Mike Hosking: If Govt wants to fix the skills shortage, they need to let people in

Author
Mike Hosking,
Publish Date
Thu, 26 Nov 2020, 6:08PM

The reason, at least in part, we are back into this time consuming, tedious and ultimately fruitless scrap between business and the government over jobs and how we can’t find any locals to fill them, is because up until the government decided to change the rules, when we by and large had it sorted - and we have the numbers to prove it.

In other words, within a margin, if you needed people in from off shore you could get them, and we did.

Stats out this week show 18000 more work visa applications under the essential skills category. Only 1500 had been turned down.

The essential skills category is the list the government has decided we need help on that there is a genuine shortage locally.

Or is there?

Here’s the simple truth: shortage or not, an employer should be able to hire who they want.

Hospitality especially is a good example. French chefs or Mexican or Chinese, people with skills we would be unlikely to replicate.

But the stats tell us there were in fact 660 different job types that we could not fill. Accommodation and hospitality managers, consultants, engineers, scientists, technicians, machine operators and drivers, mechanics: the list goes on and on and on.

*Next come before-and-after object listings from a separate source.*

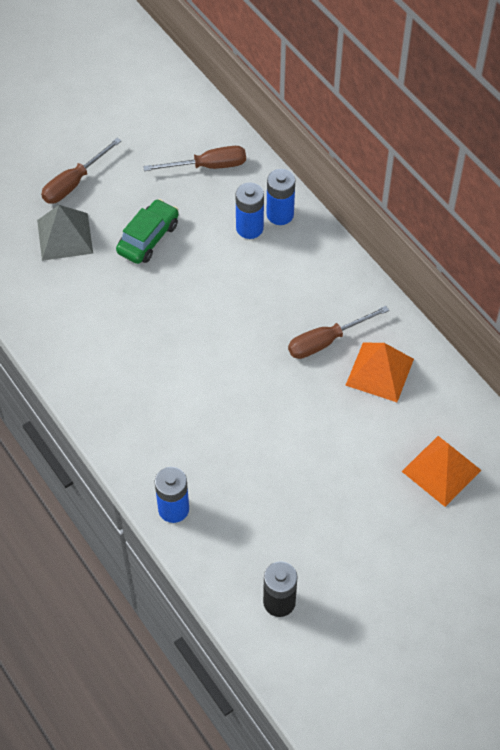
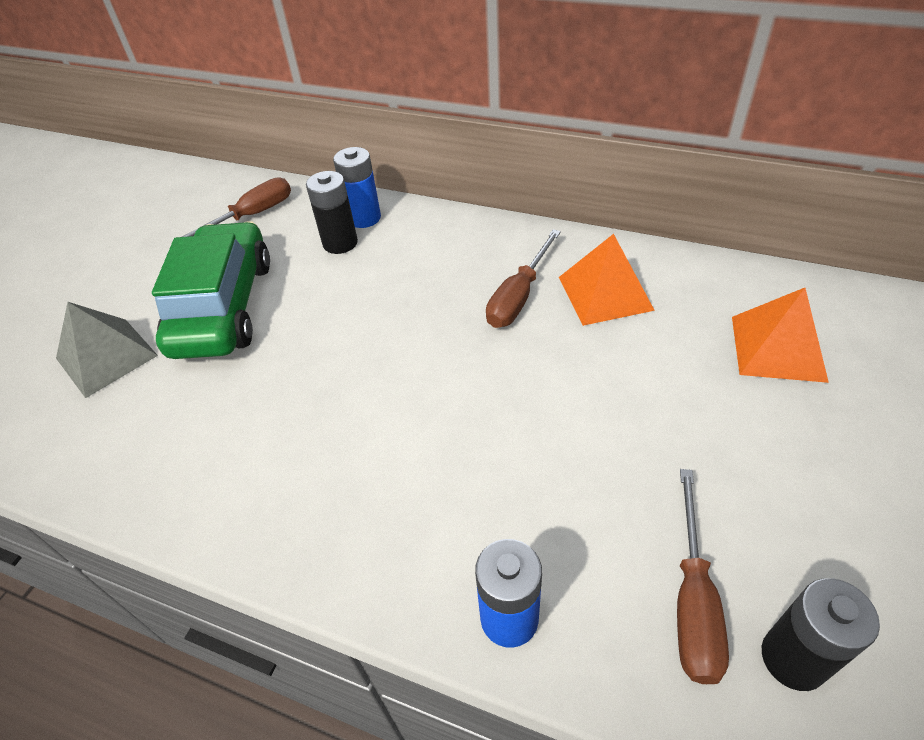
camera: 30 degrees left, 10 degrees down
(74, 183) = (90, 299): brown screwdriver -> brown screwdriver (692, 600)
(148, 238) = (223, 306): green car -> green car, size x1.67
(249, 228) = (340, 243): blue battery -> black battery

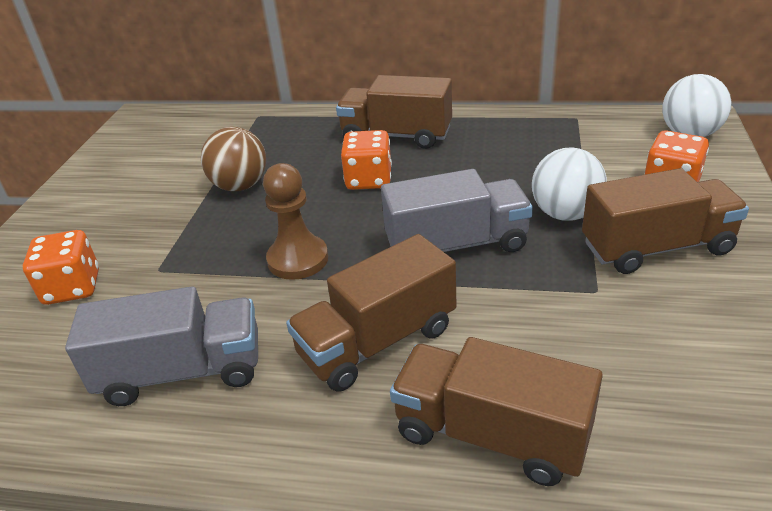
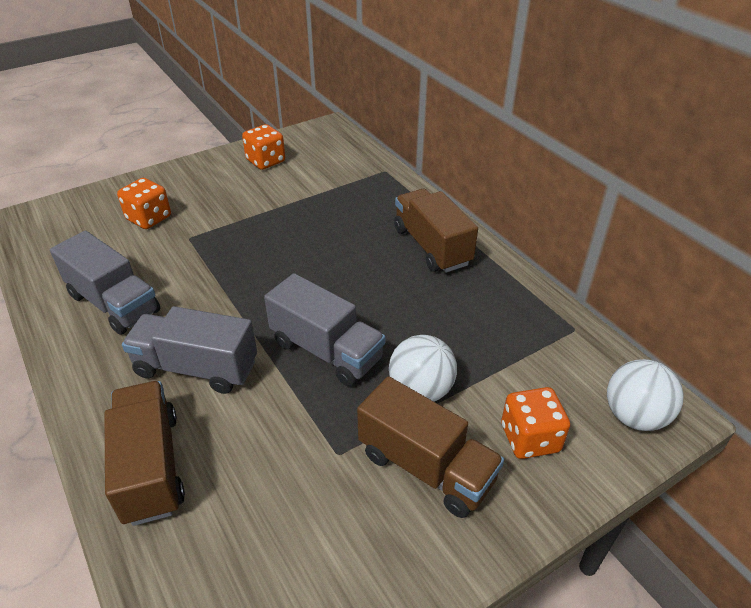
camera: 45 degrees right, 5 degrees up
(240, 186) = (297, 215): brown ball -> none
(298, 259) = (246, 286): brown pawn -> none
(369, 180) = (362, 265): orange dice -> orange dice (266, 161)
(377, 342) = (196, 368): brown truck -> grey truck

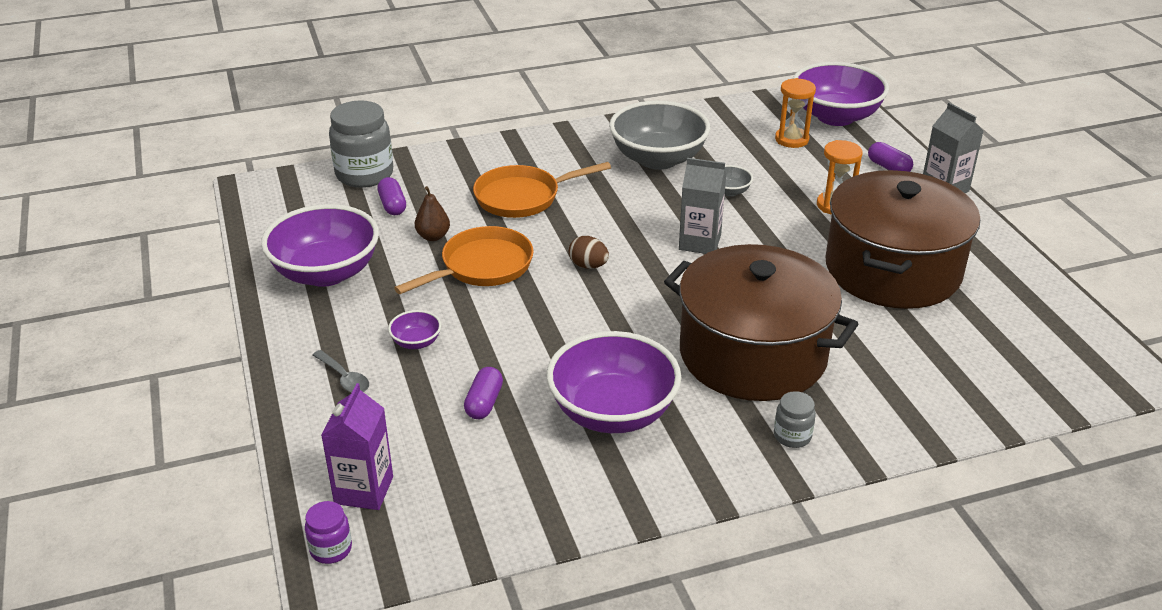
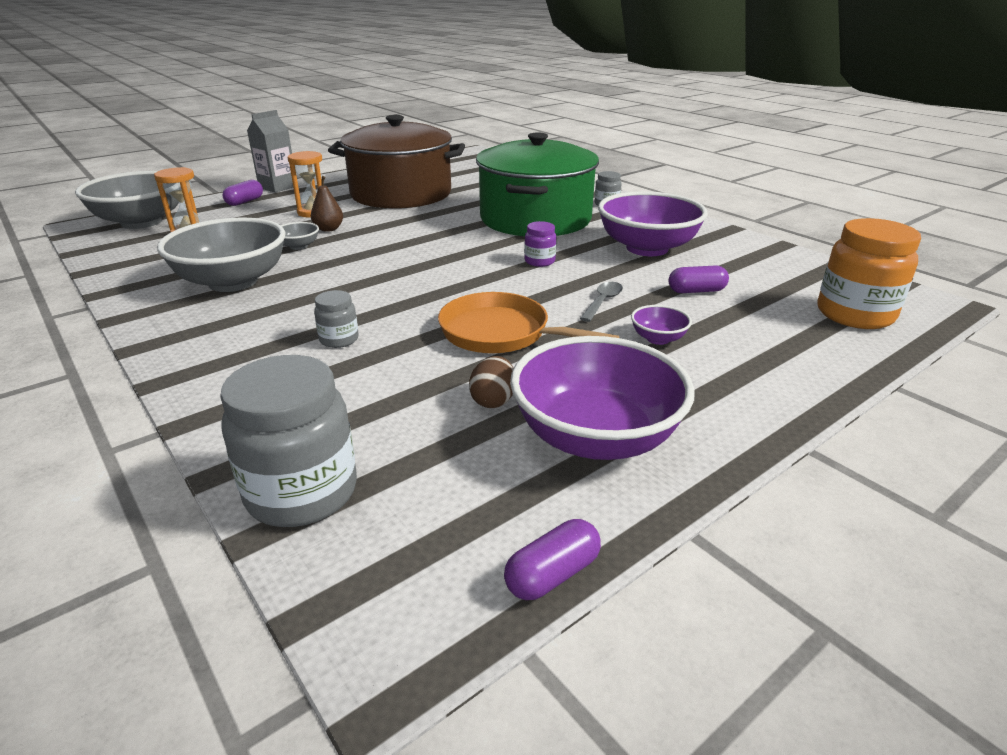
camera: 110 degrees left, 5 degrees down
(331, 549) = (922, 312): purple jar -> purple jar (539, 261)
(344, 378) = (754, 362): grey spoon -> grey spoon (602, 302)
(364, 490) = (854, 314): purple carton -> orange jar
(392, 205) = (394, 432): purple capsule -> purple capsule (552, 574)
(433, 236) = (458, 378): brown pear -> brown pear (328, 229)
(522, 197) = (339, 339): orange pan -> grey jar
(588, 266) = (462, 284): brown egg -> brown egg (493, 400)
(699, 242) = (395, 248): grey carton -> none
(752, 354) = (535, 219): brown pot -> green pot
(835, 116) = (141, 222): purple bowl -> grey bowl

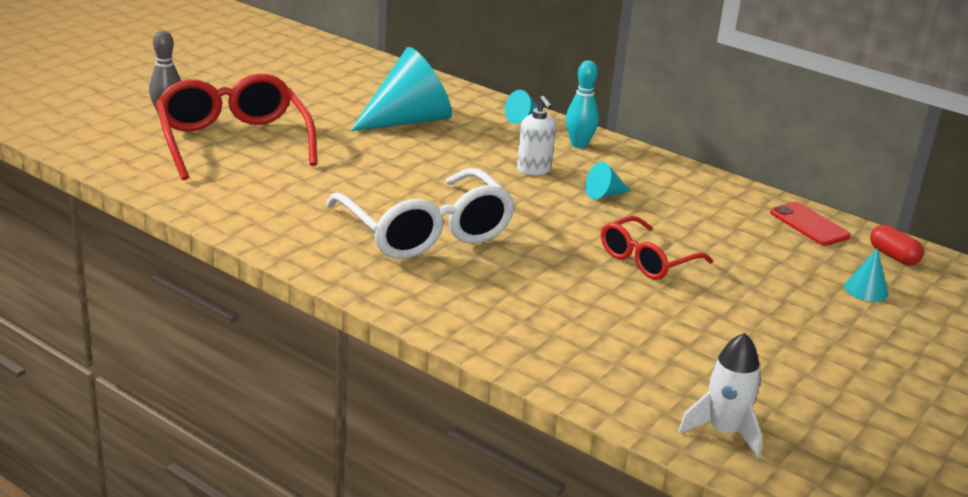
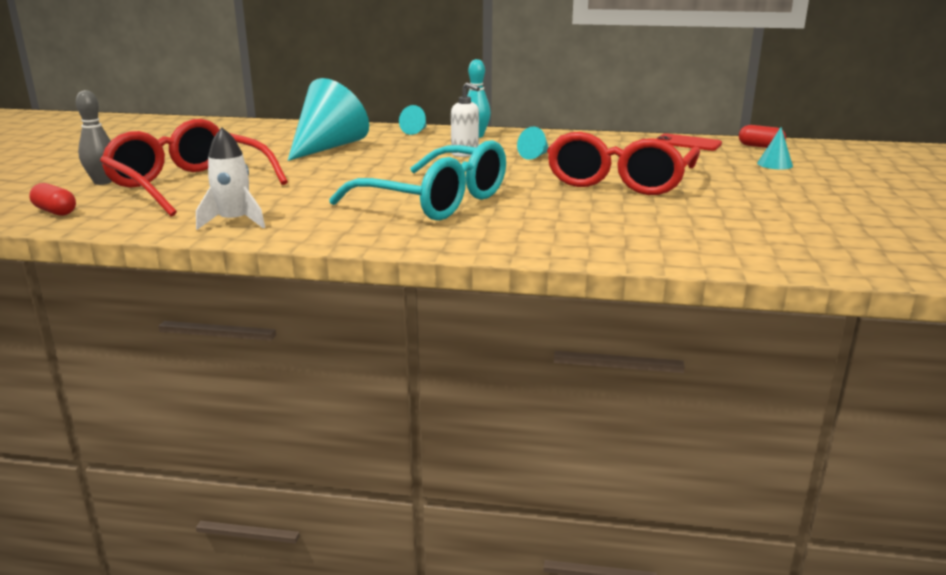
camera: 25 degrees left, 5 degrees down
(102, 145) = (55, 211): none -> red capsule
(425, 231) = (434, 201): white glasses -> turquoise glasses
(647, 260) = (620, 180): red glasses -> red glasses, size x1.72
(724, 431) = (829, 255): white rocket -> white rocket (234, 222)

Now, do you honestly believe that in every single one of those categories, there isn’t a New Zealander about the place that could do it?

If the answer is yes, what a monumental enlightenment on our education system.  

If the answer is no, we clearly have a booming economy where everyone is gainfully busy.

And yet of course we don’t, and we know we don’t.

So the government’s new answer is to take those out of work and give them these jobs. Classic theory from a group who have never employed anyone in their lives.

And, as we are seeing by the ongoing cries for help, this plan is hopelessly unrealistic.

You either want stuff done or you don’t, machines driven or not, fruit picked or not, the job actually filled or not.

The government argue it’s about money. It isn’t. For cherry or apple picking it could be, but even there I am doubtful.

The truth is, we lack skills, we sometimes lack desire, but that doesn’t change reality, and the reality is an economy needs workers to fill jobs and we have a mismatch.

The solution is to get these people in here and fix the problem. There are spaces in quarantine, but the government is reluctant because they’re hung up on ideology to fill them.

The only tangible sensible and realistic solution is for them to wake up, change their minds and get back to doing what we were previously, which, although not perfect, was a hell of a lot more productivity that what’s going on now.